Situation
Recently I was on a project where I had an SSIS package that was doing a fair amount of ETL work and based on the projected data load it was expected to take 10-15 minutes for an average load of data. The problem with this is the job had to start based on some user interaction and the user needed the results ASAP. Because of the complexity of the ETL I did not want to rely on transactional boundaries to keep the straight because data is being written to and from multiple databases. The transactions would essentially put locks on almost any table in multiple databases which is not ideal.
Solution
Instead I decided to try and query the system tables to see if an instance of the SQL Agent job in charge of running this package is already started. I had queried system tables for table and database metadata before but never for job statuses. As it turns out this is a fairly straight forward task, after a little search the web and a bit of trial and error I had the following stored procedure.

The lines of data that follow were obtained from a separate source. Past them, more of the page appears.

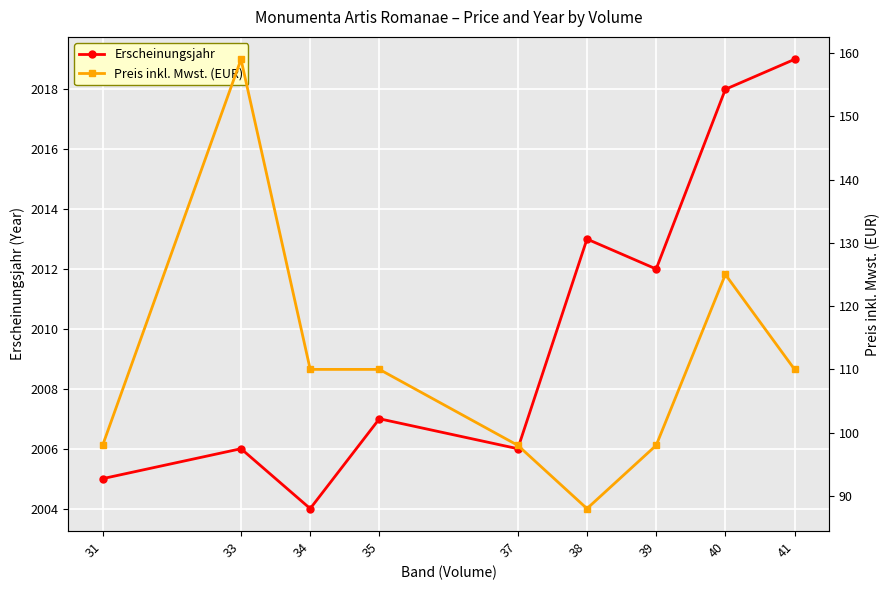

At which label does Preis inkl. Mwst. (EUR) reach its minimum?

38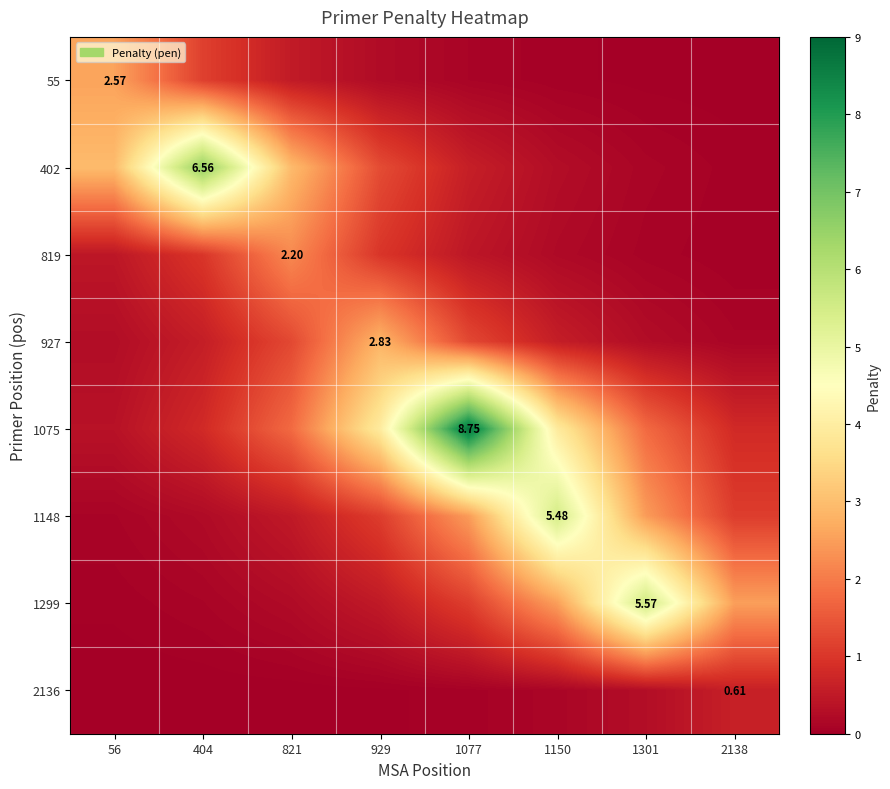

What is the total value across all series at 1077?

14.8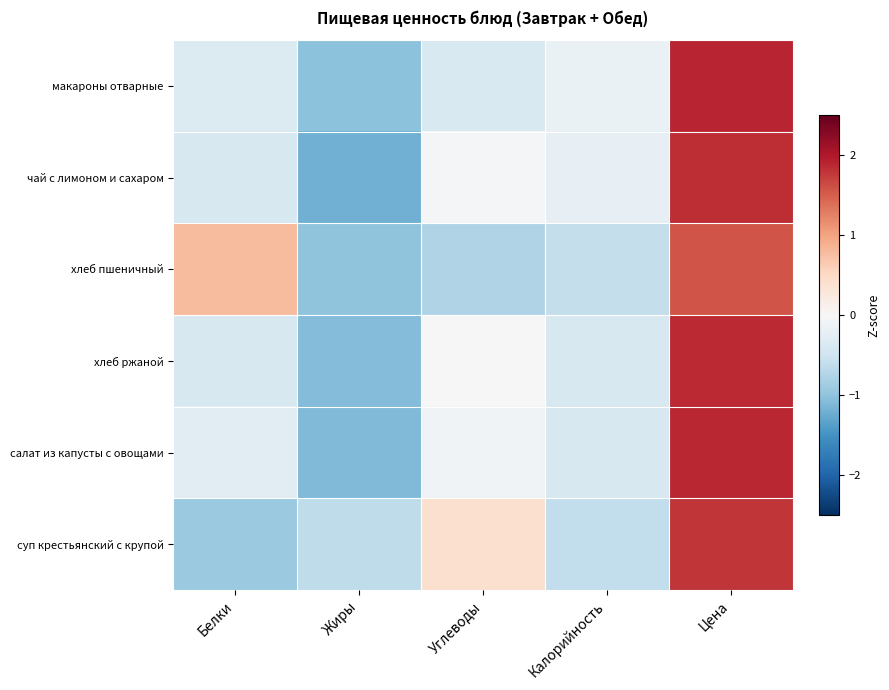

Reading left to right, what are all the values shown in this chart?

макароны отварные: Белки=-0.3	Жиры=-1.0	Углеводы=-0.4	Калорийность=-0.2	Цена=1.9
чай с лимоном и сахаром: Белки=-0.4	Жиры=-1.2	Углеводы=-0.0	Калорийность=-0.2	Цена=1.8
хлеб пшеничный: Белки=0.8	Жиры=-1.0	Углеводы=-0.7	Калорийность=-0.6	Цена=1.6
хлеб ржаной: Белки=-0.4	Жиры=-1.1	Углеводы=0.0	Калорийность=-0.4	Цена=1.9
салат из капусты с овощами: Белки=-0.3	Жиры=-1.1	Углеводы=-0.1	Калорийность=-0.4	Цена=1.9
суп крестьянский с крупой: Белки=-0.9	Жиры=-0.6	Углеводы=0.4	Калорийность=-0.6	Цена=1.8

CREATE PROCEDURE [dbo].[StartOneAtATime]
AS
BEGIN
SET NOCOUNT ON;
DECLARE @JOB_NAME SYSNAME = N'SQL_Agent_Job';
IF NOT EXISTS(
SELECT 1
FROM msdb.dbo.sysjobs_view job
INNER JOIN msdb.dbo.sysjobactivity activity
ON job.job_id = activity.job_id
WHERE
activity.run_Requested_date IS NOT NULL
AND activity.stop_execution_date IS NULL
AND job.name = @JOB_NAME
)
BEGIN
PRINT 'Starting job ''' + @JOB_NAME + '''';
EXEC msdb.dbo.sp_start_job @JOB_NAME;
END
ELSE
BEGIN
PRINT 'Job ''' + @JOB_NAME + ''' already started ';
END
END
It is an extremely straight forward procedure. It looks to see if there are any instances of job that are still running and if it does not find one it starts one. The addition of some very basic print statements helped when going through logs.
Now all we had to do was insert a call to this stored procedure at the end of the user interaction and our conflicting job executions went away. I added a little code at the end of the primary SSIS package to check for additional data from the user that was submitted since the last start and re-started the lengthy ETL process. This way the job was not set on some polling schedule where it would run when it was not needed, and the users had to wait the minimum amount of time for their data to process.
Possible Enhancements
As you can see this is a very basic implementation which does exactly what I needed. There are a couple things you could add to make this more flexible and portable:
- Adding a parameter for the SQL Agent Job Name instead of having it hard coded
- Returning some sort of status code so the calling application knows the state of the job
Final Thoughts
Again my implementation was very simple but It is still a handy little utility that I will be holding onto for future data projects. It took a little forethought to design the primary package and data model to allow users to submit data that would wait in queue if another user already started the job but it was well worth the effort.